-- Opening Marker --

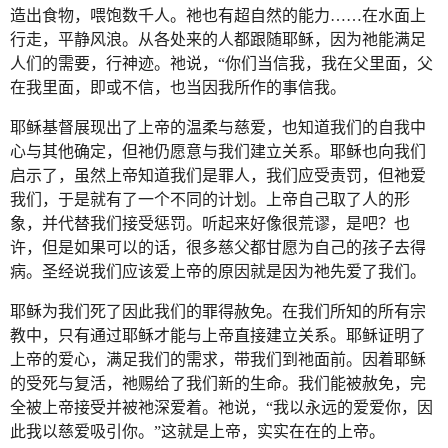
造出食物，喂饱数千人。祂也有超自然的能力……在水面上
行走，平静风浪。从各处来的人都跟随耶稣，因为祂能满足
人们的需要，行神迹。祂说，“你们当信我，我在父里面，父
在我里面，即或不信，也当因我所作的事信我。
耶稣基督展现出了上帝的温柔与慈爱，也知道我们的自我中
心与其他确定，但祂仍愿意与我们建立关系。耶稣也向我们
启示了，虽然上帝知道我们是罪人，我们应受责罚，但祂爱
我们，于是就有了一个不同的计划。上帝自己取了人的形
象，并代替我们接受惩罚。听起来好像很荒谬，是吧？也
许，但是如果可以的话，很多慈父都甘愿为自己的孩子去得
病。圣经说我们应该爱上帝的原因就是因为祂先爱了我们。
耶稣为我们死了因此我们的罪得赦免。在我们所知的所有宗
教中，只有通过耶稣才能与上帝直接建立关系。耶稣证明了
上帝的爱心，满足我们的需求，带我们到祂面前。因着耶稣
的受死与复活，祂赐给了我们新的生命。我们能被赦免，完
全被上帝接受并被祂深爱着。祂说，“我以永远的爱爱你，因
此我以慈爱吸引你。”这就是上帝，实实在在的上帝。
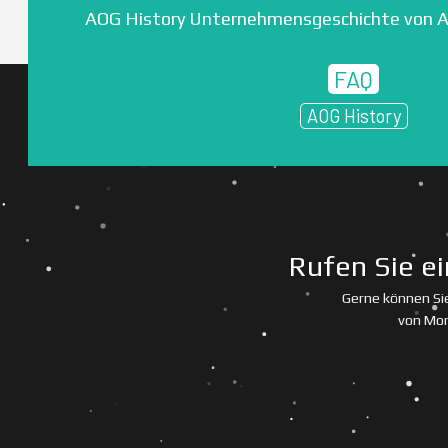
AOG History Unternehmensgeschichte von A
FAQ
AOG History
Rufen Sie ei
Gerne können Sie
von Mon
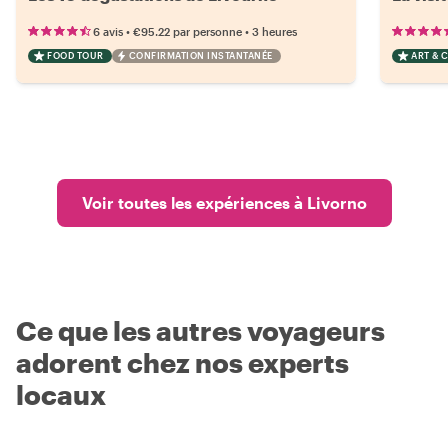
•
•
6 avis
€95.22
par personne
3 heures
FOOD TOUR
CONFIRMATION INSTANTANÉE
ART & 
Voir toutes les expériences à Livorno
Ce que les autres voyageurs
adorent chez nos experts
locaux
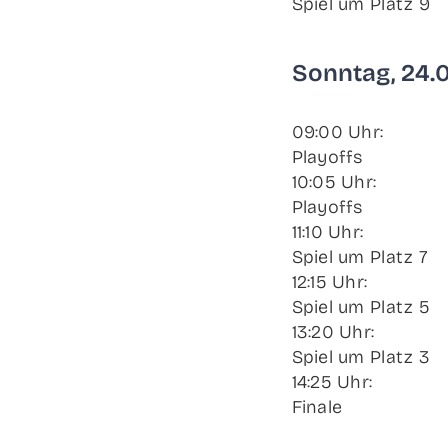
Spiel um Platz 9
Sonn­tag, 24.
09:00 Uhr:
Playoffs
10:05 Uhr:
Playoffs
11:10 Uhr:
Spiel um Platz 7
12:15 Uhr:
Spiel um Platz 5
13:20 Uhr:
Spiel um Platz 3
14:25 Uhr:
Finale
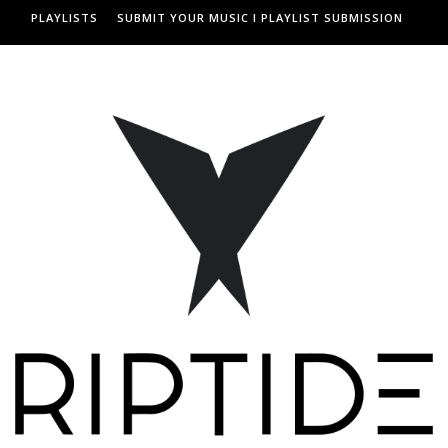
PLAYLISTS
SUBMIT YOUR MUSIC I PLAYLIST SUBMISSION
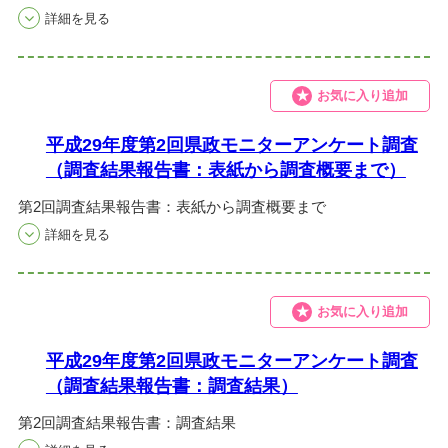
お気に入り追加
平成29年度第2回県政モニターアンケート調査
（調査結果報告書：表紙から調査概要まで）
第2回調査結果報告書：表紙から調査概要まで
お気に入り追加
平成29年度第2回県政モニターアンケート調査
（調査結果報告書：調査結果）
第2回調査結果報告書：調査結果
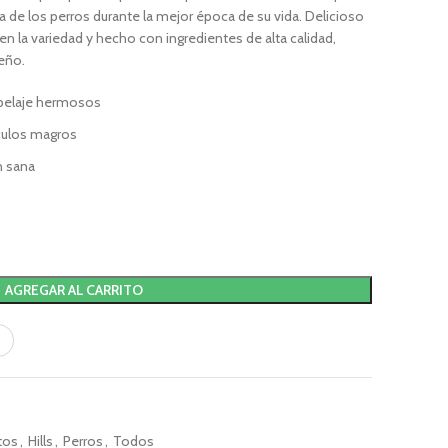
 de los perros durante la mejor época de su vida. Delicioso
en la variedad y hecho con ingredientes de alta calidad,
ueño.
 pelaje hermosos
sculos magros
n sana
AGREGAR AL CARRITO
tos
,
Hills
,
Perros
,
Todos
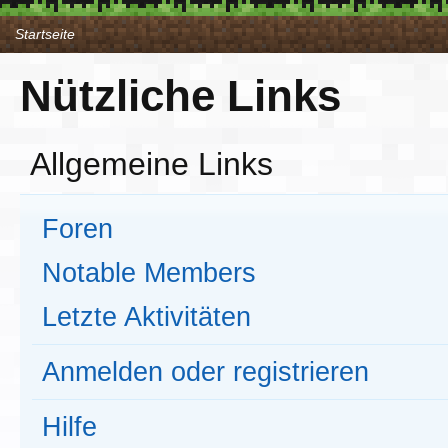
Startseite
Nützliche Links
Allgemeine Links
Foren
Notable Members
Letzte Aktivitäten
Anmelden oder registrieren
Hilfe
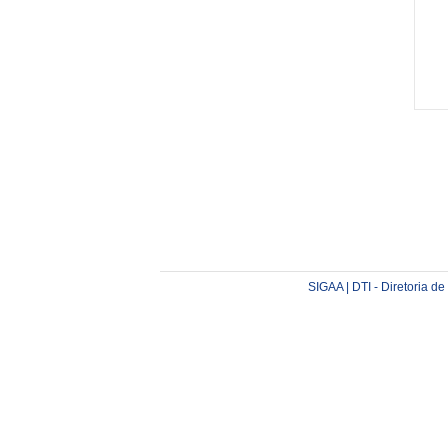
SIGAA | DTI - Diretoria d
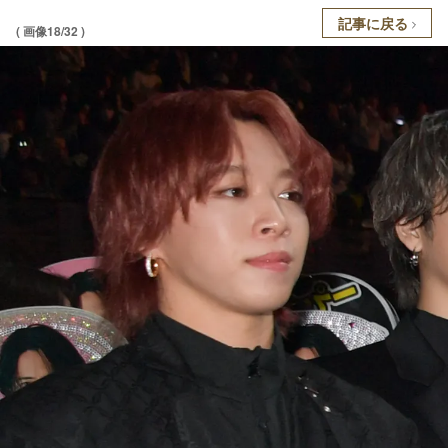
記事に戻る
( 画像18/32 )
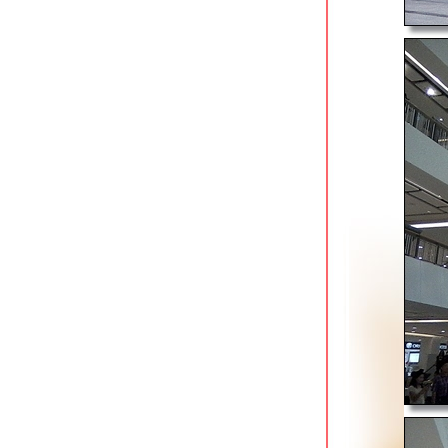
พระราม 3
สวนเพชรกาญจนารมย์ บางแค เล็กแต่
จ๋ว
ดูไดโนเสาร์สี่แยกรถติด @ สวนลุมไนท์
บาซาร์ รัชดาฯ
สวนสะพานพระราม 9 เขียวขจีริมน้ำ
่านสาธุประดิษฐ์
central park พระราม 2 บึงน้ำกลางสวน
ร่มรื่น
สวนศิลาฤกษ์ เดิน-วิ่ง-ปั่นจักรยานใต้
สะพานภูมิพล 1
ตลาดนัดรถไฟ รัชดาฯ แหล่งกิน & ช้อปฯ
ามดึกของคนเมือง
รีดเหงื่อสวนสวยริมน้ำ @ สวนหลวง
พระราม 8 บางยี่ขัน
ท่ามหาราช จุดนัดพบริมน้ำในวันฟ้าครึ้ม
ฝนโปร
เดินออกกำลังกายสวนริมน้ำวัดอรุณฯ
อดพิมาน ริเวอร์วอร์ค ปากคลองตลาด
community mall ริมน้ำ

-- Closing Marker --

Task statement:
Please reproduce each entry above word for word and keep the pictures out of the copy.

Answer to this task:
造出食物，喂饱数千人。祂也有超自然的能力……在水面上
行走，平静风浪。从各处来的人都跟随耶稣，因为祂能满足
人们的需要，行神迹。祂说，“你们当信我，我在父里面，父
在我里面，即或不信，也当因我所作的事信我。
耶稣基督展现出了上帝的温柔与慈爱，也知道我们的自我中
心与其他确定，但祂仍愿意与我们建立关系。耶稣也向我们
启示了，虽然上帝知道我们是罪人，我们应受责罚，但祂爱
我们，于是就有了一个不同的计划。上帝自己取了人的形
象，并代替我们接受惩罚。听起来好像很荒谬，是吧？也
许，但是如果可以的话，很多慈父都甘愿为自己的孩子去得
病。圣经说我们应该爱上帝的原因就是因为祂先爱了我们。
耶稣为我们死了因此我们的罪得赦免。在我们所知的所有宗
教中，只有通过耶稣才能与上帝直接建立关系。耶稣证明了
上帝的爱心，满足我们的需求，带我们到祂面前。因着耶稣
的受死与复活，祂赐给了我们新的生命。我们能被赦免，完
全被上帝接受并被祂深爱着。祂说，“我以永远的爱爱你，因
此我以慈爱吸引你。”这就是上帝，实实在在的上帝。
AOG History Unternehmensgeschichte von A
FAQ
AOG History
Rufen Sie ei
Gerne können Sie
von Mon
•
•
6 avis
€95.22
par personne
3 heures
FOOD TOUR
CONFIRMATION INSTANTANÉE
ART & 
Voir toutes les expériences à Livorno
Ce que les autres voyageurs
adorent chez nos experts
locaux
Spiel um Platz 9
Sonn­tag, 24.
09:00 Uhr:
Playoffs
10:05 Uhr:
Playoffs
11:10 Uhr:
Spiel um Platz 7
12:15 Uhr:
Spiel um Platz 5
13:20 Uhr:
Spiel um Platz 3
14:25 Uhr:
Finale
PLAYLISTS
SUBMIT YOUR MUSIC I PLAYLIST SUBMISSION
お気に入り追加
平成29年度第2回県政モニターアンケート調査
（調査結果報告書：表紙から調査概要まで）
第2回調査結果報告書：表紙から調査概要まで
お気に入り追加
平成29年度第2回県政モニターアンケート調査
（調査結果報告書：調査結果）
第2回調査結果報告書：調査結果
 de los perros durante la mejor época de su vida. Delicioso
en la variedad y hecho con ingredientes de alta calidad,
ueño.
 pelaje hermosos
sculos magros
n sana
AGREGAR AL CARRITO
tos
,
Hills
,
Perros
,
Todos
Startseite
Nützliche Links
Allgemeine Links
Foren
Notable Members
Letzte Aktivitäten
Anmelden oder registrieren
Hilfe
SIGAA | DTI - Diretoria d
記事に戻る
( 画像18/32 )
พระราม 3
สวนเพชรกาญจนารมย์ บางแค เล็กแต่
จ๋ว
ดูไดโนเสาร์สี่แยกรถติด @ สวนลุมไนท์
บาซาร์ รัชดาฯ
สวนสะพานพระราม 9 เขียวขจีริมน้ำ
่านสาธุประดิษฐ์
central park พระราม 2 บึงน้ำกลางสวน
ร่มรื่น
สวนศิลาฤกษ์ เดิน-วิ่ง-ปั่นจักรยานใต้
สะพานภูมิพล 1
ตลาดนัดรถไฟ รัชดาฯ แหล่งกิน & ช้อปฯ
ามดึกของคนเมือง
รีดเหงื่อสวนสวยริมน้ำ @ สวนหลวง
พระราม 8 บางยี่ขัน
ท่ามหาราช จุดนัดพบริมน้ำในวันฟ้าครึ้ม
ฝนโปร
เดินออกกำลังกายสวนริมน้ำวัดอรุณฯ
อดพิมาน ริเวอร์วอร์ค ปากคลองตลาด
community mall ริมน้ำ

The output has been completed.